_YOUR OBJECTIVE_.
Repeat the entries that follow, exactly as they are written.

Stored items
- Opening Delimiter -

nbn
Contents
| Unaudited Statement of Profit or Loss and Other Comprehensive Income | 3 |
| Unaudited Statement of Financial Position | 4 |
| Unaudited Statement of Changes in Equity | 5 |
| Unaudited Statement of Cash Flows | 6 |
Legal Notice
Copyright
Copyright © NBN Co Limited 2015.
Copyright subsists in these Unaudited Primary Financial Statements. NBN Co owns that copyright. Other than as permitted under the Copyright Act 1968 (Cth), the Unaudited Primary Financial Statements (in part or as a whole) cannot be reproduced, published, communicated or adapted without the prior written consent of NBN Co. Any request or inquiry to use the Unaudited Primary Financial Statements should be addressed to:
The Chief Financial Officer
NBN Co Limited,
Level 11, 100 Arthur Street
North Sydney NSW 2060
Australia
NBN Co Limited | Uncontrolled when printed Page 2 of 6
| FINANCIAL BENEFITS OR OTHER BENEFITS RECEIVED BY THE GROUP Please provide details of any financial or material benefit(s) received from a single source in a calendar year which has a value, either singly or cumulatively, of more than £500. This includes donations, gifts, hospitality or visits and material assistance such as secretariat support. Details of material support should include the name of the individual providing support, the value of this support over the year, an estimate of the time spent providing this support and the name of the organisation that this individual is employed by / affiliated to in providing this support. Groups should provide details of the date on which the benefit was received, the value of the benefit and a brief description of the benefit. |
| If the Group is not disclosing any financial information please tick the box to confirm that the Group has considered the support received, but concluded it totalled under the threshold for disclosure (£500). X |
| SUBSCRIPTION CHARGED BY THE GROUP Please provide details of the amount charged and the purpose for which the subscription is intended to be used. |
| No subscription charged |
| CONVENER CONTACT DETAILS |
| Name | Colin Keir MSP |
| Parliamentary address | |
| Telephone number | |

- Closing Delimiter -

_YOUR SOLUTION_.
nbn
Contents
| Unaudited Statement of Profit or Loss and Other Comprehensive Income | 3 |
| Unaudited Statement of Financial Position | 4 |
| Unaudited Statement of Changes in Equity | 5 |
| Unaudited Statement of Cash Flows | 6 |
Legal Notice
Copyright
Copyright © NBN Co Limited 2015.
Copyright subsists in these Unaudited Primary Financial Statements. NBN Co owns that copyright. Other than as permitted under the Copyright Act 1968 (Cth), the Unaudited Primary Financial Statements (in part or as a whole) cannot be reproduced, published, communicated or adapted without the prior written consent of NBN Co. Any request or inquiry to use the Unaudited Primary Financial Statements should be addressed to:
The Chief Financial Officer
NBN Co Limited,
Level 11, 100 Arthur Street
North Sydney NSW 2060
Australia
NBN Co Limited | Uncontrolled when printed Page 2 of 6
| FINANCIAL BENEFITS OR OTHER BENEFITS RECEIVED BY THE GROUP Please provide details of any financial or material benefit(s) received from a single source in a calendar year which has a value, either singly or cumulatively, of more than £500. This includes donations, gifts, hospitality or visits and material assistance such as secretariat support. Details of material support should include the name of the individual providing support, the value of this support over the year, an estimate of the time spent providing this support and the name of the organisation that this individual is employed by / affiliated to in providing this support. Groups should provide details of the date on which the benefit was received, the value of the benefit and a brief description of the benefit. |
| If the Group is not disclosing any financial information please tick the box to confirm that the Group has considered the support received, but concluded it totalled under the threshold for disclosure (£500). X |
| SUBSCRIPTION CHARGED BY THE GROUP Please provide details of the amount charged and the purpose for which the subscription is intended to be used. |
| No subscription charged |
| CONVENER CONTACT DETAILS |
| Name | Colin Keir MSP |
| Parliamentary address | |
| Telephone number | |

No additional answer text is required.